Conversations Table Schema

The conversations table — schema design for the inbox

One query must return Alice's full conversation list, sorted by most recent first. The schema must support that without N+1 lookups.


What the inbox query needs#

Alice opens WhatsApp. Her client needs:

For user_id = alice:
  → all conversation rows
  → sorted by last_message_timestamp, most recent first
  → paginated: top 20 first, more on scroll
  → each row contains: conv_id, last_message_preview, last_ts, unread_count

Everything needed to render the inbox in a single query. No follow-up lookups per row.


Schema design#

Table: conversations

PK (partition key) = user_id
SK (sort key)      = last_message_timestamp

Attributes:
  conv_id
  last_message_preview
  unread_count

The partition key is user_id alone — not user_id + conv_id. If you combined both into the partition key, you'd need to know the conv_id upfront to query the row, which defeats the purpose.

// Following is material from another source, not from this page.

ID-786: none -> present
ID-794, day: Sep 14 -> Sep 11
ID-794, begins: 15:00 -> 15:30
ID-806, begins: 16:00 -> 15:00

You'd be back to N+1.

With PK = user_id, a single query fetches every row for Alice:

GET all rows WHERE PK = alice
ORDER BY SK DESC
LIMIT 20

Returns Alice's 20 most recent conversations in one round trip.


Why the sort key choice matters#

The sort key determines how rows are physically ordered within Alice's partition. DynamoDB (and Cassandra) store rows sorted by SK on disk — so the database can return them in order without scanning and sorting at query time.

If SK is last_message_timestamp, the most recent conversation is always at the top. The inbox query is a simple range scan from the top of Alice's partition.

This is the right shape for the read path. But the SK choice has a significant cost on the write path — covered in the next file.

Interview framing

"PK is user_id — gives us all conversations for a user in one query. SK is last_message_timestamp — gives us sort order for free. Attributes store the denormalized preview data so we never need to join to the messages table."